There is zero chance that those cards are going anywhere. If anything the popularity of PayWave and other NFC technologies should see their use increase.
Except its now legal for merchants to tack on a surcharge for you paying with credit (as it should be).
Online merchants will absorb the cost of processing credit cards, as they aren't going to wait for a check in the mail. But physical merchants that can accept cash and are now allowed to recoup that 3%? I can see certain groups of people migrating away from plastic if it increases the cost of their goods/services in a meaningful way.
Adjusting for a 1% cash back that's only 2% surcharge for the ability to dispute charges, pay at the end of the month. VS: Risking a Bitcoin wallet will zero recourse if something goes wrong and an unstable currency.
The way I see it Bitcoins are not stable / safe enough for large transactions and the transaction fees on small transactions are effectively meaningless.
Almost sounds like you're confusing escrow with insurance?
Your refund would come from the middle guy entrusted to securing your funds until your goods were delivered as promised. If your goods are not delivered, or if what you ordered was nothing like what was promised, the escrow service would simply send your bitcoins back to you, instead of sending them to the merchant who tried to defraud you.

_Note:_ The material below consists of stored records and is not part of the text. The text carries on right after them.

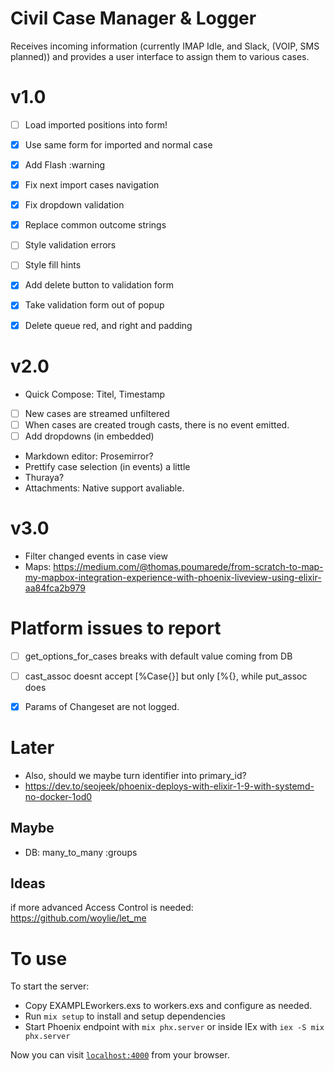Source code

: # Civil Case Manager & Logger
Receives incoming information (currently IMAP Idle, and Slack, (VOIP, SMS planned)) and provides a 
user interface to assign them to various cases. 


# v1.0
- [ ] Load imported positions into form!
- [x] Use same form for imported and normal case
- [x] Add Flash :warning
- [x] Fix next import cases navigation
- [x] Fix dropdown validation
- [x] Replace common outcome strings
- [ ] Style validation errors
- [ ] Style fill hints
- [x] Add delete button to validation form
- [x] Take validation form out of popup
- [x] Delete queue red, and right and padding



# v2.0
- Quick Compose: Titel, Timestamp
- [ ] New cases are streamed unfiltered
- [ ] When cases are created trough casts, there is no event emitted.
- [ ] Add dropdowns (in embedded)
* Markdown editor: Prosemirror?
* Prettify case  selection (in events) a little
* Thuraya?
* Attachments: Native support avaliable.

# v3.0
* Filter changed events in case view
* Maps: https://medium.com/@thomas.poumarede/from-scratch-to-map-my-mapbox-integration-experience-with-phoenix-liveview-using-elixir-aa84fca2b979

# Platform issues to report
- [ ] get_options_for_cases breaks with default value coming from DB
- [ ] cast_assoc doesnt accept [%Case{}] but only [%{}, while put_assoc does
- [x] Params of Changeset are not logged.


# Later
* Also, should we maybe turn identifier into primary_id?
* https://dev.to/seojeek/phoenix-deploys-with-elixir-1-9-with-systemd-no-docker-1od0

## Maybe
* DB: many_to_many :groups

## Ideas
if more advanced Access Control is needed:
https://github.com/woylie/let_me


# To use
To start the server:

  * Copy EXAMPLEworkers.exs to workers.exs and configure as needed.
  * Run `mix setup` to install and setup dependencies
  * Start Phoenix endpoint with `mix phx.server` or inside IEx with `iex -S mix phx.server`

Now you can visit [`localhost:4000`](http://localhost:4000) from your browser.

These services would likely charge a transaction fee for the service.
Even silk road offers an escrow service that is apparently effective enough. The scammers on silk road typically try to con you into closing the transaction before delivery of any goods, so one red flag that you may be looking at a scammer is a number of early settled transactions in their history.
If someone wanted to do something like this more mainstream, they could develop a third party bitcoin escrow service that offered an order history, rating or feedback system, and transaction comments from both parties. You could even develop a rating score formula similar to a credit score, where older accounts with more history, have higher scores, which make it much harder for scammers to use throw away accounts.
A lot of places that accept Bitcoins use BitPay and get paid in US dollars. BitPay charge a 3% fee for this service. (You can accept Bitcoins and exchange them yourself but then you take on the exchange-rate risk, which is quite substantial given how much the Bitcoin exchange rate varies.)
They must've changed it at some point and I only found outdated information, sorry. As wmf points out the total fees are actually 2.69% once you take into account the 0.99% fee for the payment gateway part.
BitPay charges a fee to accept BTC and another fee to convert to USD; these add up to 2.69%. If the customer pays Coinbase 1% to convert USD to BTC then total fees are nearly 4%.
> if it increases the cost of their goods/services in a meaningful way.
You do realise that credit cards aren't some new invention ?
The merchant costs have been factored into people's purchases for decades and there is no evidence it has caused any impact on sales. If anything the huge array of reward programs and partnerships e.g. with airlines has reinvigorated the huge of credit cards.
I just don't see anyone migrating away from credit/debit cards apart from fringe elements of society. Seems like proponents of Bitcoin live in their own world sometimes and treat the existing financial system as some competitor.